--- START ---

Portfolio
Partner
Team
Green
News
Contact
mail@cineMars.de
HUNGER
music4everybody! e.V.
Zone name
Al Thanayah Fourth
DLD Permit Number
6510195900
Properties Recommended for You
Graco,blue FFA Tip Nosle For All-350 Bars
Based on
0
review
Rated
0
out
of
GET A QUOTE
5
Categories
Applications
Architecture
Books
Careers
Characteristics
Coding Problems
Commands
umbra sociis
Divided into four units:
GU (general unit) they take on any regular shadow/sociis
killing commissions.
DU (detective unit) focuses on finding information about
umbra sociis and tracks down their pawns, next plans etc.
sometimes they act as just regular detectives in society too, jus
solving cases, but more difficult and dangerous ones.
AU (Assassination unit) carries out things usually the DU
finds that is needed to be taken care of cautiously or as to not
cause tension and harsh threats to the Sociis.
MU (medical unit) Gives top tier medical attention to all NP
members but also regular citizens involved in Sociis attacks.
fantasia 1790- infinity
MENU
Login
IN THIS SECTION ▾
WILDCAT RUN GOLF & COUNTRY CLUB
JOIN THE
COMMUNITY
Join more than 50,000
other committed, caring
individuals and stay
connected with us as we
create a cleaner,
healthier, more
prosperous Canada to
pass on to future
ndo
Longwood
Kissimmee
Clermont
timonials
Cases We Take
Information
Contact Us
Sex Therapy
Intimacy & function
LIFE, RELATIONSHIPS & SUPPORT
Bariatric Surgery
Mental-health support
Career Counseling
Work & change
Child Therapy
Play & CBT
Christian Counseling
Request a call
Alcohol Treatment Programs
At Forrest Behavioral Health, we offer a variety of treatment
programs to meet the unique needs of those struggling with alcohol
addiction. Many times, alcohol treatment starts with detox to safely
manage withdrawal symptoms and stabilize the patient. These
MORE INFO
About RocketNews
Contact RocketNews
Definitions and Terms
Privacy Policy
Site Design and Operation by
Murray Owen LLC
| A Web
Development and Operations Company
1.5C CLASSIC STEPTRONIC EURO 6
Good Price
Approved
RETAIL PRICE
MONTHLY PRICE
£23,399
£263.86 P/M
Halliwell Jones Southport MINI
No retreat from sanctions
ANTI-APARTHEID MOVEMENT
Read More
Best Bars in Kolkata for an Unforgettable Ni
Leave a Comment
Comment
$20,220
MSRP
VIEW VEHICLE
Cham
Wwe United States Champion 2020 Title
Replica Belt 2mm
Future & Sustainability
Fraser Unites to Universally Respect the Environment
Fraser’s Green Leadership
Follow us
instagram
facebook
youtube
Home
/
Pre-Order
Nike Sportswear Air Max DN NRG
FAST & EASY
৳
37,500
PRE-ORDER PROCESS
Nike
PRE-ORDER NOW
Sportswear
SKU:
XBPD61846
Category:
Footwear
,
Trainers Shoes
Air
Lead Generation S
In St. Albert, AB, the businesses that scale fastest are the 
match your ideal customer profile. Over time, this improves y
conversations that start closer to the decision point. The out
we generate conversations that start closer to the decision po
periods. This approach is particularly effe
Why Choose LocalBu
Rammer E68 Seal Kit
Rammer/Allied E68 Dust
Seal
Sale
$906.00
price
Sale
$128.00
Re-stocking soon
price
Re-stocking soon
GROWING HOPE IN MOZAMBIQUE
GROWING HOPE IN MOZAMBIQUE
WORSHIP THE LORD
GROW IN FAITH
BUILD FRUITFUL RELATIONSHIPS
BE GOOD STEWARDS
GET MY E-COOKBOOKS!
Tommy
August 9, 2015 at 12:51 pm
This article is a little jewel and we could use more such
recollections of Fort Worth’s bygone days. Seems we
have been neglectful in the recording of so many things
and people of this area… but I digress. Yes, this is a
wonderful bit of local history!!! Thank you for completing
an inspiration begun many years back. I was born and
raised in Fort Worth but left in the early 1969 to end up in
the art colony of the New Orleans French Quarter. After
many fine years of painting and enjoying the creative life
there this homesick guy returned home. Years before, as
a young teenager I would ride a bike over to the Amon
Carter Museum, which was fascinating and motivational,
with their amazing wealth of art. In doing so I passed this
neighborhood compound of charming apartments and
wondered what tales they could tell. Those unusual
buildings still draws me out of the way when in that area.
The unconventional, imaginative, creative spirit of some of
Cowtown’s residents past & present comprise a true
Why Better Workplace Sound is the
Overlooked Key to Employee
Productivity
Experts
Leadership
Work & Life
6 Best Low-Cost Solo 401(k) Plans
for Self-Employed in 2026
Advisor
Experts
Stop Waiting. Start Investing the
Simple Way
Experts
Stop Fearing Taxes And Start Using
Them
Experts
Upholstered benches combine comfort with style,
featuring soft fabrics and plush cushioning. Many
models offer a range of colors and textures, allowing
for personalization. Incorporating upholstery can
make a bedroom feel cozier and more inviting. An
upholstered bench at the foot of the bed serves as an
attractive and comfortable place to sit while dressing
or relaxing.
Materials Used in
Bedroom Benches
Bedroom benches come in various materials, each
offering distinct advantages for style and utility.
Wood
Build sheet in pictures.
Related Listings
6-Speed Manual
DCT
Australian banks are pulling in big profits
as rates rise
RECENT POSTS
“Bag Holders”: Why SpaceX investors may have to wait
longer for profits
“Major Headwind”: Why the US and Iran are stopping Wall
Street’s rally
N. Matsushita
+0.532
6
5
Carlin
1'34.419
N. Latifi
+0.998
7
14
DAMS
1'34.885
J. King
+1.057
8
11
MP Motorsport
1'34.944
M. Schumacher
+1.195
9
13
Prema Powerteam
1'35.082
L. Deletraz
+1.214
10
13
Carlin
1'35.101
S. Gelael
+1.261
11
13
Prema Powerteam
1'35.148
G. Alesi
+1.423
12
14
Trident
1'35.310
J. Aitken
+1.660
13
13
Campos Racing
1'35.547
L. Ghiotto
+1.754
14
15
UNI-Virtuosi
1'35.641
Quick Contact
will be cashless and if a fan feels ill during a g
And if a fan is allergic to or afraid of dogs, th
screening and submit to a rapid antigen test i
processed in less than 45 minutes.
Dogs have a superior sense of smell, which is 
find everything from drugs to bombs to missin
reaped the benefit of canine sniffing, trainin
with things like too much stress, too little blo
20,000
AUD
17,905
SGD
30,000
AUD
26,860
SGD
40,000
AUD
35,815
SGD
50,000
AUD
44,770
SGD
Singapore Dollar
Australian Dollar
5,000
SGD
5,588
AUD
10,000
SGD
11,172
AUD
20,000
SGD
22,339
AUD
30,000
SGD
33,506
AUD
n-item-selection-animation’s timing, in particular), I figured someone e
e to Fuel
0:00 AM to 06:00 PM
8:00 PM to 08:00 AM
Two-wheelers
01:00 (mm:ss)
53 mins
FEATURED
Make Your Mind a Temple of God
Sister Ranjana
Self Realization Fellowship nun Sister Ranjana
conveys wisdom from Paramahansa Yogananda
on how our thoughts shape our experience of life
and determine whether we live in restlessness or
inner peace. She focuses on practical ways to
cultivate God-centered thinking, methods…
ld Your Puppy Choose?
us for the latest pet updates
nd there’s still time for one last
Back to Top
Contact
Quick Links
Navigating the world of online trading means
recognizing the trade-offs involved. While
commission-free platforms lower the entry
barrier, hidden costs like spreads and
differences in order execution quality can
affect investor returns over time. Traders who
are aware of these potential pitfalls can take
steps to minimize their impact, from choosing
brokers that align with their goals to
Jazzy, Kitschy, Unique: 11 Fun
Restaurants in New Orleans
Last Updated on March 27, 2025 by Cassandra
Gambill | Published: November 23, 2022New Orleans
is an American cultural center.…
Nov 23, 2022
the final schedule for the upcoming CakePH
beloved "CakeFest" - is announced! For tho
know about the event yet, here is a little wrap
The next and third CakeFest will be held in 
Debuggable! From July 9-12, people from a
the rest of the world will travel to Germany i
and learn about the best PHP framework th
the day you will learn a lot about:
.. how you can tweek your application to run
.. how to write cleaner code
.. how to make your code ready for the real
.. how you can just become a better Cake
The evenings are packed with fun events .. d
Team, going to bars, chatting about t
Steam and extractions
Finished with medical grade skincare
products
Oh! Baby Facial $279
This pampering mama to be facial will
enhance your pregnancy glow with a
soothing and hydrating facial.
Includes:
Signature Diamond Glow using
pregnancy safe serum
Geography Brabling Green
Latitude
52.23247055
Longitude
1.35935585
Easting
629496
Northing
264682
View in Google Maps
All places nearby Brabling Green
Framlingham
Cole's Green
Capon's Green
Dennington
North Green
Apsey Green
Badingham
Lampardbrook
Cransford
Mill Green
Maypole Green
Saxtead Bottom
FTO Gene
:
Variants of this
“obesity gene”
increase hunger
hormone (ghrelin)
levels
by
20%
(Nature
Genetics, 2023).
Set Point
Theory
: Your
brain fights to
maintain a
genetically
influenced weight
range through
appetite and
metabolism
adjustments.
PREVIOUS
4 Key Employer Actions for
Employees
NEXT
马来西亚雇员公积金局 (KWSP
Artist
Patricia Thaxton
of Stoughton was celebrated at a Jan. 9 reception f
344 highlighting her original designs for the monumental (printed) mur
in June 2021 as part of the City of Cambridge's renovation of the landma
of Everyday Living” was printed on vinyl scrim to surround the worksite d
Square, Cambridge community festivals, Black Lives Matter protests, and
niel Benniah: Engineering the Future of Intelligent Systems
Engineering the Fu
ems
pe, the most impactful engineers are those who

--- END ---

Exercise instructions >> Please give every line from the start of the items up to and including the line with "At Forrest Behavioral" as a numbered list, leaving out any blank lines.

Your solution >>
1. Portfolio
2. Partner
3. Team
4. Green
5. News
6. Contact
7. mail@cineMars.de
8. HUNGER
9. music4everybody! e.V.
10. Zone name
11. Al Thanayah Fourth
12. DLD Permit Number
13. 6510195900
14. Properties Recommended for You
15. Graco,blue FFA Tip Nosle For All-350 Bars
16. Based on
17. 0
18. review
19. Rated
20. 0
21. out
22. of
23. GET A QUOTE
24. 5
25. Categories
26. Applications
27. Architecture
28. Books
29. Careers
30. Characteristics
31. Coding Problems
32. Commands
33. umbra sociis
34. Divided into four units:
35. GU (general unit) they take on any regular shadow/sociis
36. killing commissions.
37. DU (detective unit) focuses on finding information about
38. umbra sociis and tracks down their pawns, next plans etc.
39. sometimes they act as just regular detectives in society too, jus
40. solving cases, but more difficult and dangerous ones.
41. AU (Assassination unit) carries out things usually the DU
42. finds that is needed to be taken care of cautiously or as to not
43. cause tension and harsh threats to the Sociis.
44. MU (medical unit) Gives top tier medical attention to all NP
45. members but also regular citizens involved in Sociis attacks.
46. fantasia 1790- infinity
47. MENU
48. Login
49. IN THIS SECTION ▾
50. WILDCAT RUN GOLF & COUNTRY CLUB
51. JOIN THE
52. COMMUNITY
53. Join more than 50,000
54. other committed, caring
55. individuals and stay
56. connected with us as we
57. create a cleaner,
58. healthier, more
59. prosperous Canada to
60. pass on to future
61. ndo
62. Longwood
63. Kissimmee
64. Clermont
65. timonials
66. Cases We Take
67. Information
68. Contact Us
69. Sex Therapy
70. Intimacy & function
71. LIFE, RELATIONSHIPS & SUPPORT
72. Bariatric Surgery
73. Mental-health support
74. Career Counseling
75. Work & change
76. Child Therapy
77. Play & CBT
78. Christian Counseling
79. Request a call
80. Alcohol Treatment Programs
81. At Forrest Behavioral Health, we offer a variety of treatment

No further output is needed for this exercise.